Posted to Far East Maritime (by on December 9, 2010

Bulk carrier operators say the introduction of megaships in Brazil-China trade will depress the dry bulk market even further.

The dry bulk shipping business is going through a tough time. It is an incredible 80 percent down on the market peak in May 2008, and rates have led carrier operators on a wild and volatile ride ever since.

The industry is currently oversupplied with bulk carriers, even with strong demand out of China. November imports of iron ore were up 12.6 percent. However, a flood of new vessels is scheduled to hit the market next year, placing more downward pressure on rates and further eroding profitability.

Yet even as the industry struggles to deal with its supply and demand imbalance, along comes mining outfit Vale with a jaw dropping plan to boost Brazil-China trade.

The Brazilian ore giant will early next year take delivery of a 400,000 tonne iron ore carrier. To give you some indication of the size of the megaship, it is 130 percent bigger than the world’s largest container ship, Emma Maersk, at 11,000 TEUs.

The newbuilding will be the first of 30 such ore carriers that have been dubbed Chinamax vessels.

It is hardly surprising that the news has been greeted with incredulity. When oversupply of ships is the reason your market is struggling, flooding it with the biggest ships ever does not appear to be a sound strategy.

Unless you are Vale, that is. The megaships give Vale the cost-cutting economies of scale that will reduce the premium the company pays for shipping ore such long distances to China by more than 50 percent.

China’s demand for iron ore is still robust and shipping the commodity is unlike shipping containers. Ore travels from point-to-point and the ship is filled up in Brazil and emptied in China.
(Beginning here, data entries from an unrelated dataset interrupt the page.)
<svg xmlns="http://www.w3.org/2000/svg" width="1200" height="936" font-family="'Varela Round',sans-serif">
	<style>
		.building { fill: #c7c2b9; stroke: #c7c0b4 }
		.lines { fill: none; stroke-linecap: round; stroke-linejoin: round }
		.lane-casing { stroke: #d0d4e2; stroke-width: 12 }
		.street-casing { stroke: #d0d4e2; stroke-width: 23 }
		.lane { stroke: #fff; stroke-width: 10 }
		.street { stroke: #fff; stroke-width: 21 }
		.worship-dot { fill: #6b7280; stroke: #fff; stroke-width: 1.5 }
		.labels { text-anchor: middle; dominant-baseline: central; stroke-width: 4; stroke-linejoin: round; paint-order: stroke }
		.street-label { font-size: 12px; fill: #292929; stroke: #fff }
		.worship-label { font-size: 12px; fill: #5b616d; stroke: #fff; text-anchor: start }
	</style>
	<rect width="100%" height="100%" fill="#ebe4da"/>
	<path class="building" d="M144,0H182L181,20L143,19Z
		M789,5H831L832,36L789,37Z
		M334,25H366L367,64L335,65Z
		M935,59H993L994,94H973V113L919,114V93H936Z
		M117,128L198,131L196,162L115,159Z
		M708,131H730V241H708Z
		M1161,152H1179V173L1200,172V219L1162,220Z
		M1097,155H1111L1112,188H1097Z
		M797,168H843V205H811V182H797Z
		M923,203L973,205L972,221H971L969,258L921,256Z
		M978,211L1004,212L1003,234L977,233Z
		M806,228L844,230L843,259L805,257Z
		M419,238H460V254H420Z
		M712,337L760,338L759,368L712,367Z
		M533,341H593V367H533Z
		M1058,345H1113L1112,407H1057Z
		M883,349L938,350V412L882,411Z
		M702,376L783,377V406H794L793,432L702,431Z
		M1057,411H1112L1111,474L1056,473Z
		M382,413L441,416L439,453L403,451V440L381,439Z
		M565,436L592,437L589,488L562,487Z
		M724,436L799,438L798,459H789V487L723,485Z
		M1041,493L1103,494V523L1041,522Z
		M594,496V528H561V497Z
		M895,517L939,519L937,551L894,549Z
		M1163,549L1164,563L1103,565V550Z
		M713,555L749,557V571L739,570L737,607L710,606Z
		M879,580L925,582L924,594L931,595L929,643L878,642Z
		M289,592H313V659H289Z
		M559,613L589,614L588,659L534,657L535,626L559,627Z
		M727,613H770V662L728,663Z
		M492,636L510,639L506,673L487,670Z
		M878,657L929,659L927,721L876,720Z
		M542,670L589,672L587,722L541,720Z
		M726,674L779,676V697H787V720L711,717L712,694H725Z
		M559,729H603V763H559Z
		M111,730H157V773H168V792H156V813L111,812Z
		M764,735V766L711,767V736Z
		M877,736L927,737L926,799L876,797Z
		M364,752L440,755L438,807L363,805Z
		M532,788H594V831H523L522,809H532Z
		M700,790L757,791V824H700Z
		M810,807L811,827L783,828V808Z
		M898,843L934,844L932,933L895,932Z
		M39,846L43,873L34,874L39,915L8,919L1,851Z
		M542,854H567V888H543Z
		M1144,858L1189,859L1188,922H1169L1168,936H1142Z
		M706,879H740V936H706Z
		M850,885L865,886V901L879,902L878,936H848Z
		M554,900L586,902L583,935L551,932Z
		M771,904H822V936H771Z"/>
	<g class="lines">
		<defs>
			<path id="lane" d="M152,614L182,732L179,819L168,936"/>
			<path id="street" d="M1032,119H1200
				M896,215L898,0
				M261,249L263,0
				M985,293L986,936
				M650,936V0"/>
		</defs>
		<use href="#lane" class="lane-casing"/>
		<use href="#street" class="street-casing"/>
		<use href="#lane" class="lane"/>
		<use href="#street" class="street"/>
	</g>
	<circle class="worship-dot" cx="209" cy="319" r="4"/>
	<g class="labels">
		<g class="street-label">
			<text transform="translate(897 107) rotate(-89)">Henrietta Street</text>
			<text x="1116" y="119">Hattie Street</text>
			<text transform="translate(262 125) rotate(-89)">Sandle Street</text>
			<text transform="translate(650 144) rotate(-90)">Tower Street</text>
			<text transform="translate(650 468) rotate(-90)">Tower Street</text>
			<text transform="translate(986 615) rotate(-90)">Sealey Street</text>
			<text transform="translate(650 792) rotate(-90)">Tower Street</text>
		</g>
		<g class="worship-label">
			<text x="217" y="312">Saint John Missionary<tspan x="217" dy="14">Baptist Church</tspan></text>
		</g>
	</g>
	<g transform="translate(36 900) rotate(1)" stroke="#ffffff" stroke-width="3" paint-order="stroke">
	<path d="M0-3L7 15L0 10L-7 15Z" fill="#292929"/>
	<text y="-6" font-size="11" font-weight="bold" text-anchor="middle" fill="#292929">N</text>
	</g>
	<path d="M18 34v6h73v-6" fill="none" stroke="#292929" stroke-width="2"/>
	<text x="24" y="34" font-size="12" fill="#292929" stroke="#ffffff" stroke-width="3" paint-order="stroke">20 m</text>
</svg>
There is no need for complex strings and port call wndows depth restrictions.

But ordering such large vessels three years in advance is an illustration of the supreme confidence Vale has in the market. The company reckons annual iron ore production will hit 311 million tonnes this year and 522 million tonnes by the end of 2015.

It may be good news for Vale, but not so much for operators of the world’s bulk fleet that will be faced with falling rates and excess vessel capacity.

Credit Suisse has estimated that the Vale ships could displace as many as 168 capesize vessels (150,000 – 180,000 tonnes). There are many capsizes coming online next year and the megaships threaten to put them out of business.